2. Wird einem Mitarbeiter der Vollstreckungsbehörde - unabhängig davon, ob ihn die Vollstreckungsbehörde auch als Vollziehungsbeamten mit einer Sachpfändung beauftragen könnte - ein Vollstreckungsvorgang mit der Maßgabe "Innendienst vor Außendienst" bzw. zur Weiterbearbeitung nach eigenem Ermessen übergeben und erbringt er daraufhin Arbeitsleistungen, die in den Erlass einer Pfändungs- und Einziehungsverfügung, also einer Forderungspfändung münden, entsteht dafür eine einzige Pfändungsgebühr nach § 11 Absatz 2 Nr. 2 VO VwVG, sobald die Vollstreckungsbehörde die Pfändungsverfügung zum Zwecke der Zustellung zur Post gegeben oder der mit der Zustellung Beauftragte Schritte zur Ausführung des Auftrages unternommen hat.
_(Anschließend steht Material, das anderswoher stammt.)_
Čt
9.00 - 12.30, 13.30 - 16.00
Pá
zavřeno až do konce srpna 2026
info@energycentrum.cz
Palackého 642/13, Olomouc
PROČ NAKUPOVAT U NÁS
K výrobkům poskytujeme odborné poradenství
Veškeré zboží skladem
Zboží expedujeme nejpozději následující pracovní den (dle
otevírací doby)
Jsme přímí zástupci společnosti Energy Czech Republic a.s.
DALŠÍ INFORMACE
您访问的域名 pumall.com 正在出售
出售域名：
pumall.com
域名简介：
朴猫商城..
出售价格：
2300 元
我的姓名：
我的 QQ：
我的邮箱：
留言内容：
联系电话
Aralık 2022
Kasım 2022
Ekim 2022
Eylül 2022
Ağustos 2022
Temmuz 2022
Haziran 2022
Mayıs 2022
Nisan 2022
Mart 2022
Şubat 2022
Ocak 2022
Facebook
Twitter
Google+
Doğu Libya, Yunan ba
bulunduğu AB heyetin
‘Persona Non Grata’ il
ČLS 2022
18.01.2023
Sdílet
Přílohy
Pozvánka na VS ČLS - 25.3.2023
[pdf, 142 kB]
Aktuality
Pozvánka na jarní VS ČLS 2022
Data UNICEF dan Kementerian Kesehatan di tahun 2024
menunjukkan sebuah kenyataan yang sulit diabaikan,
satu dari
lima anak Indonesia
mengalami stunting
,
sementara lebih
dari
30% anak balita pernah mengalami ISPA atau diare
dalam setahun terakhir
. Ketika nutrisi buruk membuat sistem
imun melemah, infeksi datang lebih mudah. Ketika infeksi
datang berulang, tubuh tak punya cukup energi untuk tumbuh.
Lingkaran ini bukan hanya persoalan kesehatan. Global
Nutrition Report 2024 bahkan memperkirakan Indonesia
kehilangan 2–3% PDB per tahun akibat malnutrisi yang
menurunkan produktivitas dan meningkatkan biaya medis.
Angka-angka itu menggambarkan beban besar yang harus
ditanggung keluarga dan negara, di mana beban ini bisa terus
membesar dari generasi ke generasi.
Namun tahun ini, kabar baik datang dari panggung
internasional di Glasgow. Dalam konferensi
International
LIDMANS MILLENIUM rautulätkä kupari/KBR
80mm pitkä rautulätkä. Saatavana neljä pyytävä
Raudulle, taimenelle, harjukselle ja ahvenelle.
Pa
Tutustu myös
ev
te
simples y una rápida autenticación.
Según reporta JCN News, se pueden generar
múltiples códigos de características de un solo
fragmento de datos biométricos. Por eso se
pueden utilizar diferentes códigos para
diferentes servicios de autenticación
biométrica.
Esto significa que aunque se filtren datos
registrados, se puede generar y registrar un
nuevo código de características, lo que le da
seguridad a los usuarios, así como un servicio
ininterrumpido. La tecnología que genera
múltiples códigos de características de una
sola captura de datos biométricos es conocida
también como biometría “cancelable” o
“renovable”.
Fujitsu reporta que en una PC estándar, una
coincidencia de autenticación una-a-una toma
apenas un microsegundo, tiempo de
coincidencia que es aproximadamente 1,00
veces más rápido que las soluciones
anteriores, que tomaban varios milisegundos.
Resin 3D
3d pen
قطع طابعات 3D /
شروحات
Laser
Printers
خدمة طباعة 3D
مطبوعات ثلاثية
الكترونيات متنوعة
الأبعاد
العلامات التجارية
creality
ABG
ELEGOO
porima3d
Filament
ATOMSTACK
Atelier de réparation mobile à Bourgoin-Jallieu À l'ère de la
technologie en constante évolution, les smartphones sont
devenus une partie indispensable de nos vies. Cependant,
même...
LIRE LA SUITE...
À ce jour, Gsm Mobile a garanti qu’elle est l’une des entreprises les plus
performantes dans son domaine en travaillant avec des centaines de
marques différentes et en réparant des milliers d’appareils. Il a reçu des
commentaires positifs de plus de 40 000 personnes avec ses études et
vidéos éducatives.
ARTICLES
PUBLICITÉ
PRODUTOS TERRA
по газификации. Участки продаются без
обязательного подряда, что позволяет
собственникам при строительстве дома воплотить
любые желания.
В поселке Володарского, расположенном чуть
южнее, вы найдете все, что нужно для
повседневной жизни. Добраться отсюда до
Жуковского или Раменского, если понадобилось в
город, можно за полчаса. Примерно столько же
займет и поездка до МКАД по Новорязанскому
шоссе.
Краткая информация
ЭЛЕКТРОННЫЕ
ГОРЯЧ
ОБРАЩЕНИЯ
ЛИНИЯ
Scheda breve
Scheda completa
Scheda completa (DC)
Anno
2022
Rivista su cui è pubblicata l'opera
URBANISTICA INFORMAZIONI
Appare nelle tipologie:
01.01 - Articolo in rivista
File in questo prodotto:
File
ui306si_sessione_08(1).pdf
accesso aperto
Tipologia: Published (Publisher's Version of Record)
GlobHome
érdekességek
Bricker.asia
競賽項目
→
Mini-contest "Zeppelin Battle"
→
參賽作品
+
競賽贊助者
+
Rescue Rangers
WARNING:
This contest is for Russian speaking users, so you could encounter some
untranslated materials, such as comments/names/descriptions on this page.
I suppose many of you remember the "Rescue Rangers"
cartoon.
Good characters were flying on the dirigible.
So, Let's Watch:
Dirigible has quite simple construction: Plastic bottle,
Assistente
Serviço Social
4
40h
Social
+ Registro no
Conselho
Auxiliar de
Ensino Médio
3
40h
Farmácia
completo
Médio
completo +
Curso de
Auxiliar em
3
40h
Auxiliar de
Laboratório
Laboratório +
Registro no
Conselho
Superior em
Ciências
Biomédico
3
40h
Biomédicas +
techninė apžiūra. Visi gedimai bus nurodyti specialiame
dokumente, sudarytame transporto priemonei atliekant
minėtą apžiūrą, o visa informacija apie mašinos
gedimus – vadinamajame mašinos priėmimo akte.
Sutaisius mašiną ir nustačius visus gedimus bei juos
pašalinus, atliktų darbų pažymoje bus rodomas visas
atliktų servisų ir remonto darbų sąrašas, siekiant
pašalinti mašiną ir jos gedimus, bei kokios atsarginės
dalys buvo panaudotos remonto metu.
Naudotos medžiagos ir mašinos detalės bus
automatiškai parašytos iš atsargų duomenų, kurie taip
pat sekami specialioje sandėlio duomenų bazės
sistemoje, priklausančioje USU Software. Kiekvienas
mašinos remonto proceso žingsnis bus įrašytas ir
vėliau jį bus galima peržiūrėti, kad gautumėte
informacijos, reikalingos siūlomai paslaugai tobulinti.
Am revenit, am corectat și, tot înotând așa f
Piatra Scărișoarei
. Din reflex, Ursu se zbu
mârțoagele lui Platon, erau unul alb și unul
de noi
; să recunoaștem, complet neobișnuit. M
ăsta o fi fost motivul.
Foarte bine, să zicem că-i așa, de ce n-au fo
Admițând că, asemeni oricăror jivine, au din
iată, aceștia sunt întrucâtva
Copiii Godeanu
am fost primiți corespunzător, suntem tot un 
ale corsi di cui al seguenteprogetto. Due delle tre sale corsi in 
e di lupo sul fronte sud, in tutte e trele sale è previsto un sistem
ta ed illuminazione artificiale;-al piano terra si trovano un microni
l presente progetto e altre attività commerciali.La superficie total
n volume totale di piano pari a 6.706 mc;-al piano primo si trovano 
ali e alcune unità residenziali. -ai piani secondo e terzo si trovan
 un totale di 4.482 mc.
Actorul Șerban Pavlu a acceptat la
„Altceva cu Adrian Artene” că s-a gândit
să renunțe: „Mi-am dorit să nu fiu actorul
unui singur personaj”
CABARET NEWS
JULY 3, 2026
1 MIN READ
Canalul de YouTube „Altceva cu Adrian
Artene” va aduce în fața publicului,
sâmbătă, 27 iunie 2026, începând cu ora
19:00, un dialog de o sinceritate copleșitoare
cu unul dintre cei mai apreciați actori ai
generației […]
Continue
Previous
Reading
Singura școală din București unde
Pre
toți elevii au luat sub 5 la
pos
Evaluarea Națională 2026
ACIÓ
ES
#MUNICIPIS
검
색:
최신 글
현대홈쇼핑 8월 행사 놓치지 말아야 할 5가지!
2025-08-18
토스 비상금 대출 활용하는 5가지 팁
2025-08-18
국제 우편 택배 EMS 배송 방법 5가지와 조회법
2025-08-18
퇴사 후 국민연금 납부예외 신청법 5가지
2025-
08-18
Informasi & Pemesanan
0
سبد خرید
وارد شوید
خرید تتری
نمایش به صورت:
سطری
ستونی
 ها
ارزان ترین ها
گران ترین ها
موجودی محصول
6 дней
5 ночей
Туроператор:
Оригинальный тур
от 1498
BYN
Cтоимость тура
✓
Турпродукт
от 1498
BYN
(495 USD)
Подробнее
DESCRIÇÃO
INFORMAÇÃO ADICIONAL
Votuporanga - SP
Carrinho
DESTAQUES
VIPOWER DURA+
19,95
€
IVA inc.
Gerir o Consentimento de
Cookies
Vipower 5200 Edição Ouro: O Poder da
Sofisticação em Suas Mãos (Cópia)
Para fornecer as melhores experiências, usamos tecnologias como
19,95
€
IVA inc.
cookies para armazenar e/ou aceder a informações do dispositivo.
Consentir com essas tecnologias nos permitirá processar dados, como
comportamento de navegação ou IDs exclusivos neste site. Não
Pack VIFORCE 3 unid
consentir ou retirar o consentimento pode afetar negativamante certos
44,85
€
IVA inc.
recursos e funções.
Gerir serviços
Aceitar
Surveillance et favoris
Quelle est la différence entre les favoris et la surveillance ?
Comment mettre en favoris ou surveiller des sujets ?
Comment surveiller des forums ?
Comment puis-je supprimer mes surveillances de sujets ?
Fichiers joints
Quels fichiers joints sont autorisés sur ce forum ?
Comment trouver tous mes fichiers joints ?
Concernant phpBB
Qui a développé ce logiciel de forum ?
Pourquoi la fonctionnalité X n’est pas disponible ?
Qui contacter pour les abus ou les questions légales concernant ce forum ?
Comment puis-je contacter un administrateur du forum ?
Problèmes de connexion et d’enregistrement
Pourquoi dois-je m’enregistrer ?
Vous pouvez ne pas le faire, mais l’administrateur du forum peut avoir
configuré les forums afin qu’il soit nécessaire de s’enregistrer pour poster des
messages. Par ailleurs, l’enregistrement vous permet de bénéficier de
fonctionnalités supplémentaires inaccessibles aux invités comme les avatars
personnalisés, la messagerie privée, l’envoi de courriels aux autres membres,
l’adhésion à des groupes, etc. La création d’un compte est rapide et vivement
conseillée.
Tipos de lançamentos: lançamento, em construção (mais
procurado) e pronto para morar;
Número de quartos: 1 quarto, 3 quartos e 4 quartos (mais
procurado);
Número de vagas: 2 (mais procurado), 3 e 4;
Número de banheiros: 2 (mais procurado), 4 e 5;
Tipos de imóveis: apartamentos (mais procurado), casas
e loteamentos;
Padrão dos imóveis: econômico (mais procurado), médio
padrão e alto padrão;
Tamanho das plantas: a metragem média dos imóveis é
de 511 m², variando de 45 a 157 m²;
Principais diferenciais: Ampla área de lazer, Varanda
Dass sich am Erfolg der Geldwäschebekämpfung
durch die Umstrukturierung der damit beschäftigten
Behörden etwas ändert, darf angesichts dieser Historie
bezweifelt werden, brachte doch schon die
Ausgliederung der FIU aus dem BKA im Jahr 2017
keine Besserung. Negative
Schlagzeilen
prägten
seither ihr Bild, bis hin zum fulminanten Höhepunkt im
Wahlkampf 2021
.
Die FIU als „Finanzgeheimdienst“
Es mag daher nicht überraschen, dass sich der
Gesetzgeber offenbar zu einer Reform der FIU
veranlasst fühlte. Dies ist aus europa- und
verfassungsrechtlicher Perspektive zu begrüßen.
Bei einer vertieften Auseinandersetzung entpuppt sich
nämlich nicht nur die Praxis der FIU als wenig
3. Die Entstehung einer weiteren Pfändungsgebühr kommt dagegen erst in Betracht, wenn die Vollstreckungsbehörde dem Vollziehungsbeamten den förmlichen Auftrag zur Sachpfändung erteilt.

 
Tenor:

Es wird festgestellt, dass die Pfändungs- und Einziehungsverfügung der Beklagten vom 21. September 2018 in Gestalt des Widerspruchsbescheides vom 7. Januar 2019 rechtswidrig gewesen ist, soweit dort Kosten der Vollstreckung von mehr als 25,25 Euro mitvollstreckt wurden.

Im Übrigen wird die Klage abgewiesen.

Der Kläger trägt die Kosten des Verfahrens.

Das Urteil ist wegen der Kosten vorläufig vollstreckbar. Der Kläger darf die Vollstreckung durch Sicherheitsleistung in Höhe von 110 % des auf Grund des Urteils vollstreckbaren Betrages abwenden, wenn nicht die Beklagte vor der Vollstreckung in Höhe von 110 % des jeweils zu vollstreckenden Betrages Sicherheit leistet.